Provided material below:
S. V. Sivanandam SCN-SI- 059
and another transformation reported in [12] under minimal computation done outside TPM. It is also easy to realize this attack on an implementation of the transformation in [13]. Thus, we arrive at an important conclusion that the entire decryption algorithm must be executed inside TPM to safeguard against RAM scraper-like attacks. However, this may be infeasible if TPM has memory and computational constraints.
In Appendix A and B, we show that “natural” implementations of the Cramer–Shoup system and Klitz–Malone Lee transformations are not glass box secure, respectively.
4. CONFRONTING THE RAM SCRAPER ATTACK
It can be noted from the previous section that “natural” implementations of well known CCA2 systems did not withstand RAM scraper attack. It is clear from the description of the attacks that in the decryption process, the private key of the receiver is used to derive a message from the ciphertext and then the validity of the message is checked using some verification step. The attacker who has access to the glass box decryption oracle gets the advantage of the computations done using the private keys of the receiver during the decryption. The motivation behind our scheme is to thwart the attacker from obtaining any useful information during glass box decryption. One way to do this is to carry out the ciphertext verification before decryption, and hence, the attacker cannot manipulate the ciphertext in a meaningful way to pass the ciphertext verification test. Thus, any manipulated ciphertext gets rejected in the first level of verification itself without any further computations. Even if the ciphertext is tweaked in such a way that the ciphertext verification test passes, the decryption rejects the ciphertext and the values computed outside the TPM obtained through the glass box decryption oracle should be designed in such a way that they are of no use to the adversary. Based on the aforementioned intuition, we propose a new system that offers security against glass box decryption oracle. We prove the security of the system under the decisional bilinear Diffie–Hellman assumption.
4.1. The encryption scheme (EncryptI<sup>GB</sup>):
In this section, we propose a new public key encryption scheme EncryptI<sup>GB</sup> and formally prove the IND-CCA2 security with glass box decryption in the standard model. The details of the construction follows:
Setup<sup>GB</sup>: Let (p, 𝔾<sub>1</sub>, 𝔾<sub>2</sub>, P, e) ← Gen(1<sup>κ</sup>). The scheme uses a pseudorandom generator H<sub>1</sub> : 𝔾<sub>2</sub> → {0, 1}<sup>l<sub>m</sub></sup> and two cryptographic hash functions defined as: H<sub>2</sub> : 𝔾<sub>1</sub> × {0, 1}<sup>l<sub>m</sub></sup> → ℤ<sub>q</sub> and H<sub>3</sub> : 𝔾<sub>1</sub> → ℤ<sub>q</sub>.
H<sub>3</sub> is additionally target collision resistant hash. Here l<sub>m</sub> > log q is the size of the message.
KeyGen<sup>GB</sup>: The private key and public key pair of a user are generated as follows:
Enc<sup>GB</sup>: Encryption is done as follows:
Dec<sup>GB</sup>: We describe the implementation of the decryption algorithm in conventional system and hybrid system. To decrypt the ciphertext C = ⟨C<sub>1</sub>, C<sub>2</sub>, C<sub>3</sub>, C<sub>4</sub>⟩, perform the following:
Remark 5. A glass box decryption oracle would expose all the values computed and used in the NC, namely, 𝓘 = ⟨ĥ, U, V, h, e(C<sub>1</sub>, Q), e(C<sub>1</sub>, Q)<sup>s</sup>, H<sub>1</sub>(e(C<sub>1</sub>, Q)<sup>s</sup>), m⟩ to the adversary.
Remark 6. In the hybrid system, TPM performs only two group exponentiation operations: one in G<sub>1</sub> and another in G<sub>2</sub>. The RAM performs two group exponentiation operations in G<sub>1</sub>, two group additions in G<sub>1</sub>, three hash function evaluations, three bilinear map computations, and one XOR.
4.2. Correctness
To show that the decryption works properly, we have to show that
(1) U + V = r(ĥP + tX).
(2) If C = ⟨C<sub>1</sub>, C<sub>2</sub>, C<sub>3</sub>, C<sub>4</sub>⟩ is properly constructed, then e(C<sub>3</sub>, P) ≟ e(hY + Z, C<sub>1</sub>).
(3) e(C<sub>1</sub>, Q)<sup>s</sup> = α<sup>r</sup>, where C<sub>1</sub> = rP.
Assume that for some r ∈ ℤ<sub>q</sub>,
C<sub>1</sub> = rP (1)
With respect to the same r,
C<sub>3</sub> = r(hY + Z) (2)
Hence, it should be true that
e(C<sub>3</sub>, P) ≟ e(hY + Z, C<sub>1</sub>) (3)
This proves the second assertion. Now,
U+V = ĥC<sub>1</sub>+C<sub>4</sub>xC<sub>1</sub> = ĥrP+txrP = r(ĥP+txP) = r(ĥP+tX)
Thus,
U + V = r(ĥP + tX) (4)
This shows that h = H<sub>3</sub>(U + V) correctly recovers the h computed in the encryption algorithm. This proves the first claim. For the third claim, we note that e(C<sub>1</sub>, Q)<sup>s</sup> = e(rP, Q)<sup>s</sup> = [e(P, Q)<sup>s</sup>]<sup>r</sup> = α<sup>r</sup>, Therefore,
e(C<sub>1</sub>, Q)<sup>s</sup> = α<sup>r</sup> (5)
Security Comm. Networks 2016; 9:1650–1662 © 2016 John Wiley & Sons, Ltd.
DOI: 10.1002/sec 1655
End of Provided material.
> _Goal of the exercise_
Without omitting anything, set down all the entries above again.

> _Task solution_
S. V. Sivanandam SCN-SI- 059
and another transformation reported in [12] under minimal computation done outside TPM. It is also easy to realize this attack on an implementation of the transformation in [13]. Thus, we arrive at an important conclusion that the entire decryption algorithm must be executed inside TPM to safeguard against RAM scraper-like attacks. However, this may be infeasible if TPM has memory and computational constraints.
In Appendix A and B, we show that “natural” implementations of the Cramer–Shoup system and Klitz–Malone Lee transformations are not glass box secure, respectively.
4. CONFRONTING THE RAM SCRAPER ATTACK
It can be noted from the previous section that “natural” implementations of well known CCA2 systems did not withstand RAM scraper attack. It is clear from the description of the attacks that in the decryption process, the private key of the receiver is used to derive a message from the ciphertext and then the validity of the message is checked using some verification step. The attacker who has access to the glass box decryption oracle gets the advantage of the computations done using the private keys of the receiver during the decryption. The motivation behind our scheme is to thwart the attacker from obtaining any useful information during glass box decryption. One way to do this is to carry out the ciphertext verification before decryption, and hence, the attacker cannot manipulate the ciphertext in a meaningful way to pass the ciphertext verification test. Thus, any manipulated ciphertext gets rejected in the first level of verification itself without any further computations. Even if the ciphertext is tweaked in such a way that the ciphertext verification test passes, the decryption rejects the ciphertext and the values computed outside the TPM obtained through the glass box decryption oracle should be designed in such a way that they are of no use to the adversary. Based on the aforementioned intuition, we propose a new system that offers security against glass box decryption oracle. We prove the security of the system under the decisional bilinear Diffie–Hellman assumption.
4.1. The encryption scheme (EncryptI<sup>GB</sup>):
In this section, we propose a new public key encryption scheme EncryptI<sup>GB</sup> and formally prove the IND-CCA2 security with glass box decryption in the standard model. The details of the construction follows:
Setup<sup>GB</sup>: Let (p, 𝔾<sub>1</sub>, 𝔾<sub>2</sub>, P, e) ← Gen(1<sup>κ</sup>). The scheme uses a pseudorandom generator H<sub>1</sub> : 𝔾<sub>2</sub> → {0, 1}<sup>l<sub>m</sub></sup> and two cryptographic hash functions defined as: H<sub>2</sub> : 𝔾<sub>1</sub> × {0, 1}<sup>l<sub>m</sub></sup> → ℤ<sub>q</sub> and H<sub>3</sub> : 𝔾<sub>1</sub> → ℤ<sub>q</sub>.
H<sub>3</sub> is additionally target collision resistant hash. Here l<sub>m</sub> > log q is the size of the message.
KeyGen<sup>GB</sup>: The private key and public key pair of a user are generated as follows:
Enc<sup>GB</sup>: Encryption is done as follows:
Dec<sup>GB</sup>: We describe the implementation of the decryption algorithm in conventional system and hybrid system. To decrypt the ciphertext C = ⟨C<sub>1</sub>, C<sub>2</sub>, C<sub>3</sub>, C<sub>4</sub>⟩, perform the following:
Remark 5. A glass box decryption oracle would expose all the values computed and used in the NC, namely, 𝓘 = ⟨ĥ, U, V, h, e(C<sub>1</sub>, Q), e(C<sub>1</sub>, Q)<sup>s</sup>, H<sub>1</sub>(e(C<sub>1</sub>, Q)<sup>s</sup>), m⟩ to the adversary.
Remark 6. In the hybrid system, TPM performs only two group exponentiation operations: one in G<sub>1</sub> and another in G<sub>2</sub>. The RAM performs two group exponentiation operations in G<sub>1</sub>, two group additions in G<sub>1</sub>, three hash function evaluations, three bilinear map computations, and one XOR.
4.2. Correctness
To show that the decryption works properly, we have to show that
(1) U + V = r(ĥP + tX).
(2) If C = ⟨C<sub>1</sub>, C<sub>2</sub>, C<sub>3</sub>, C<sub>4</sub>⟩ is properly constructed, then e(C<sub>3</sub>, P) ≟ e(hY + Z, C<sub>1</sub>).
(3) e(C<sub>1</sub>, Q)<sup>s</sup> = α<sup>r</sup>, where C<sub>1</sub> = rP.
Assume that for some r ∈ ℤ<sub>q</sub>,
C<sub>1</sub> = rP (1)
With respect to the same r,
C<sub>3</sub> = r(hY + Z) (2)
Hence, it should be true that
e(C<sub>3</sub>, P) ≟ e(hY + Z, C<sub>1</sub>) (3)
This proves the second assertion. Now,
U+V = ĥC<sub>1</sub>+C<sub>4</sub>xC<sub>1</sub> = ĥrP+txrP = r(ĥP+txP) = r(ĥP+tX)
Thus,
U + V = r(ĥP + tX) (4)
This shows that h = H<sub>3</sub>(U + V) correctly recovers the h computed in the encryption algorithm. This proves the first claim. For the third claim, we note that e(C<sub>1</sub>, Q)<sup>s</sup> = e(rP, Q)<sup>s</sup> = [e(P, Q)<sup>s</sup>]<sup>r</sup> = α<sup>r</sup>, Therefore,
e(C<sub>1</sub>, Q)<sup>s</sup> = α<sup>r</sup> (5)
Security Comm. Networks 2016; 9:1650–1662 © 2016 John Wiley & Sons, Ltd.
DOI: 10.1002/sec 1655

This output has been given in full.